Paul Kerr

Personal information
- Full name: Paul Andrew Kerr
- Date of birth: 9 June 1964 (age 62)
- Place of birth: Portsmouth, England
- Height: 5 ft 8 in (1.73 m)
- Position: Midfielder

Youth career
- 1980–1982: Aston Villa

Senior career*
- Years: Team / Apps / (Gls)
- 1982–1987: Aston Villa / 24 / (3)
- 1987–1991: Middlesbrough / 125 / (13)
- 1991–1992: Millwall / 44 / (14)
- 1992–1994: Port Vale / 63 / (15)
- 1994: → Leicester City (loan) / 7 / (2)
- 1994–1995: Wycombe Wanderers / 1 / (1)
- Total:  / 264 / (48)

= Paul Kerr =

English footballer (born 1964)

Paul Andrew Kerr (born 9 June 1964) is an English former footballer who played as a midfielder. He scored 48 goals in 264 league appearances in a 13-year career in the Football League.

He began his career at Aston Villa in 1982 before moving on to Middlesbrough in January 1987. He helped the club to win promotion into the First Division with successive promotions in 1986–87 and 1988. He also played in the Full Members Cup final in 1990, before he moved on to Millwall in March 1991. He was sold to Port Vale in July 1992 for a fee of £140,000. He helped the "Valiants" to win the Football League Trophy in 1993 and then to win promotion out of the Second Division in 1993–94. Loaned out to Leicester City in March 1994, he then ended his career at Wycombe Wanderers.

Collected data
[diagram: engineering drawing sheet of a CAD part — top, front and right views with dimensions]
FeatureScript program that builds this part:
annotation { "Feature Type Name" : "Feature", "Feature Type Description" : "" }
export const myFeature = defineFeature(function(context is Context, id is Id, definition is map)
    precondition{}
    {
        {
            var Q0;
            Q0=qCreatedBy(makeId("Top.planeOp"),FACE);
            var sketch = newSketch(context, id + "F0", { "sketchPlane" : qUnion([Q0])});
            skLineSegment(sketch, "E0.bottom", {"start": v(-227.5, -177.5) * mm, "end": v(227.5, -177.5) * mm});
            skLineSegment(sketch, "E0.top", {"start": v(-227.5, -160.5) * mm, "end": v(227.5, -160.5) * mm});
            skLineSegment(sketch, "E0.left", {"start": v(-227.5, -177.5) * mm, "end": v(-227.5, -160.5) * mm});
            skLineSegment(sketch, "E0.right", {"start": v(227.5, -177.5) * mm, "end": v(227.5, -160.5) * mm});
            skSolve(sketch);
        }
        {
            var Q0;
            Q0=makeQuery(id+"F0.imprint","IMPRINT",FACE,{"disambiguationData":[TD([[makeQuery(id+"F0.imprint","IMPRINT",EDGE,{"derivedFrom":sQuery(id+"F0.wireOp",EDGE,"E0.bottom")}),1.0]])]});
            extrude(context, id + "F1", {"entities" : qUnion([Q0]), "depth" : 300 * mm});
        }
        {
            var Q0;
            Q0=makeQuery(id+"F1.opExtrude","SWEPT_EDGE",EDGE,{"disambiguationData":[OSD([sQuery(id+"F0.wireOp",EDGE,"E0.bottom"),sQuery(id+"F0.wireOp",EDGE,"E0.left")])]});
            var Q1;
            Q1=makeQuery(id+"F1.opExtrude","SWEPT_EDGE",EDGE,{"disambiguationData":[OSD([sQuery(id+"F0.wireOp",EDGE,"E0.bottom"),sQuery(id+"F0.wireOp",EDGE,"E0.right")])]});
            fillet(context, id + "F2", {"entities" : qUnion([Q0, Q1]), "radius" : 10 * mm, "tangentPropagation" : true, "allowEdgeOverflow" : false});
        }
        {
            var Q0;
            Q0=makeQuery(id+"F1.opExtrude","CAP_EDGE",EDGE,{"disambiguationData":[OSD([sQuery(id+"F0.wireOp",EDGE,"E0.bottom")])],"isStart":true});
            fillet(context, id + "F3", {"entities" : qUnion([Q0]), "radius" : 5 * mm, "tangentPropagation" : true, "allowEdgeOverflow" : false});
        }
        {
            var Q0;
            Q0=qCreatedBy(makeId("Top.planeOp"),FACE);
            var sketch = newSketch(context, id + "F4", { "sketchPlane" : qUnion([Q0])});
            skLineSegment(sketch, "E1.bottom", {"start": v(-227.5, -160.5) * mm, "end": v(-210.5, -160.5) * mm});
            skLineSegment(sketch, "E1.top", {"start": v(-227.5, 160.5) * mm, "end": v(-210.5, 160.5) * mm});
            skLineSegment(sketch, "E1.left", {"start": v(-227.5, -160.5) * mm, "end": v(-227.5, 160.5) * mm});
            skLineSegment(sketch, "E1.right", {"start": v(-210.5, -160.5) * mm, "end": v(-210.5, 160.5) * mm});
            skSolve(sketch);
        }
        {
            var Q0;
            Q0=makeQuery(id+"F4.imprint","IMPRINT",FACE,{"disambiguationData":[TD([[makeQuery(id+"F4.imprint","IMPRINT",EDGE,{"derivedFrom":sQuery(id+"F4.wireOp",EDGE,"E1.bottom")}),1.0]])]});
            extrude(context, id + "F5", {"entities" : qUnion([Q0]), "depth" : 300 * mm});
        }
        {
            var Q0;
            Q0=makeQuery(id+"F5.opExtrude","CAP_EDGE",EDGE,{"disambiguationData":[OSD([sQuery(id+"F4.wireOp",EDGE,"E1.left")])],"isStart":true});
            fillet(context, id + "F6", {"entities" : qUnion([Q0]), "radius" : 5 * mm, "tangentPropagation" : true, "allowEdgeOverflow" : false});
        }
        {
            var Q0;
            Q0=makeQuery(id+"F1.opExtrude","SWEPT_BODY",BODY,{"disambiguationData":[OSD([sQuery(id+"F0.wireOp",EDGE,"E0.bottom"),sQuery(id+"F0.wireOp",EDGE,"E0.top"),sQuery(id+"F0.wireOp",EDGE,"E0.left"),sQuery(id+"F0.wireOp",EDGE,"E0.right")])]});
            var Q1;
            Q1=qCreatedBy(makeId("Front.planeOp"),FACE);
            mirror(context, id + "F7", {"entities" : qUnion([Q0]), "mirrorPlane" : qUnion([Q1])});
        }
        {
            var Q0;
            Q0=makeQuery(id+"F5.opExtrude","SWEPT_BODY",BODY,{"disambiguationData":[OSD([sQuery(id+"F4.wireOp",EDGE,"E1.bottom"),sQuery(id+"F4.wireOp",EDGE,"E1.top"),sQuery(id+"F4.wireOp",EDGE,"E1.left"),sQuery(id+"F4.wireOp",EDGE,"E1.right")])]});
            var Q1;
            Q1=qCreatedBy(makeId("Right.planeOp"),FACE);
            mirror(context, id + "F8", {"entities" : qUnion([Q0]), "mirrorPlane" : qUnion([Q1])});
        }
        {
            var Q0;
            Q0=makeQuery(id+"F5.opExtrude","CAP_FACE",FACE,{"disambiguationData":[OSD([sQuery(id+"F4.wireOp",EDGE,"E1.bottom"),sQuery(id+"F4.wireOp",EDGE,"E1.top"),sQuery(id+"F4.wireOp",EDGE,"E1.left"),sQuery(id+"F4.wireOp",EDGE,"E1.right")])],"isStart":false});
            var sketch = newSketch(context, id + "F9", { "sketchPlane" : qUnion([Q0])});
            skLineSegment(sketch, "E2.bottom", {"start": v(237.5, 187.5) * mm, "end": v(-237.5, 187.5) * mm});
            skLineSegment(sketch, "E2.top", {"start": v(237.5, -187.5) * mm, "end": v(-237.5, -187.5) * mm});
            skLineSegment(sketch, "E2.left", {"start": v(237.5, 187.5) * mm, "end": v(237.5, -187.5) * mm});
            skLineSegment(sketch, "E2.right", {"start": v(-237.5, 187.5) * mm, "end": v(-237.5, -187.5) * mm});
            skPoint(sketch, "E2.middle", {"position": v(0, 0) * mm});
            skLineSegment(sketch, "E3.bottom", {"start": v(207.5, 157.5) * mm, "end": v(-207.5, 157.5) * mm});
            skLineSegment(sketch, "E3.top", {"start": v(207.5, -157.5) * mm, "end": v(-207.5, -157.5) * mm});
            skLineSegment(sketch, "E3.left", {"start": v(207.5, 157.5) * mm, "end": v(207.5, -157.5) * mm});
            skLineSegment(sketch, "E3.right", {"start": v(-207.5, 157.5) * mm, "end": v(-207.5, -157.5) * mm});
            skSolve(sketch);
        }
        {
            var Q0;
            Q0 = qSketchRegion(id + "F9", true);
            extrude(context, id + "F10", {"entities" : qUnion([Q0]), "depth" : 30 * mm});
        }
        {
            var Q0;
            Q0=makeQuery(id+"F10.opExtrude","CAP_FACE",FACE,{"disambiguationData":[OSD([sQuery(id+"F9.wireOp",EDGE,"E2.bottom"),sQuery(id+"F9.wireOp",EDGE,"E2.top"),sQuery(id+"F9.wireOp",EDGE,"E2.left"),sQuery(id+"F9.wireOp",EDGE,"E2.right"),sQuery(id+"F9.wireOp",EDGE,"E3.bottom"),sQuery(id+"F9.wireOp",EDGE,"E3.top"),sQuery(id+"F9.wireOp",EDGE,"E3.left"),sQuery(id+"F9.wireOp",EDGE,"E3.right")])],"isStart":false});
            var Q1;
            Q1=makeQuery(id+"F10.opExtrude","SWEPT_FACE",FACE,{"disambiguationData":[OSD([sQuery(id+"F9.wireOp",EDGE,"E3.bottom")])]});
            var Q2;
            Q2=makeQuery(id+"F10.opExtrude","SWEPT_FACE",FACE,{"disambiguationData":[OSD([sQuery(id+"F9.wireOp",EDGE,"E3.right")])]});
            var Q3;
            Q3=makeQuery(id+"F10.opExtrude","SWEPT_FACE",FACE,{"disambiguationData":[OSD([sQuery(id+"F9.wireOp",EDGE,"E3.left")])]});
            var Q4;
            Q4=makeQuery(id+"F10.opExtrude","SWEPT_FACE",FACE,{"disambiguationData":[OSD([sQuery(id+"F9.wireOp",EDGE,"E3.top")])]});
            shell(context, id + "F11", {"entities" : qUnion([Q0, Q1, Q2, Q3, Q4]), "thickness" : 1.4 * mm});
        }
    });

» **What the task requires**
Quote the Paul Kerr article above in full, word for word.

» **Solution**
Paul Kerr

Personal information
- Full name: Paul Andrew Kerr
- Date of birth: 9 June 1964 (age 62)
- Place of birth: Portsmouth, England
- Height: 5 ft 8 in (1.73 m)
- Position: Midfielder

Youth career
- 1980–1982: Aston Villa

Senior career*
- Years: Team / Apps / (Gls)
- 1982–1987: Aston Villa / 24 / (3)
- 1987–1991: Middlesbrough / 125 / (13)
- 1991–1992: Millwall / 44 / (14)
- 1992–1994: Port Vale / 63 / (15)
- 1994: → Leicester City (loan) / 7 / (2)
- 1994–1995: Wycombe Wanderers / 1 / (1)
- Total:  / 264 / (48)

= Paul Kerr =

English footballer (born 1964)

Paul Andrew Kerr (born 9 June 1964) is an English former footballer who played as a midfielder. He scored 48 goals in 264 league appearances in a 13-year career in the Football League.

He began his career at Aston Villa in 1982 before moving on to Middlesbrough in January 1987. He helped the club to win promotion into the First Division with successive promotions in 1986–87 and 1988. He also played in the Full Members Cup final in 1990, before he moved on to Millwall in March 1991. He was sold to Port Vale in July 1992 for a fee of £140,000. He helped the "Valiants" to win the Football League Trophy in 1993 and then to win promotion out of the Second Division in 1993–94. Loaned out to Leicester City in March 1994, he then ended his career at Wycombe Wanderers.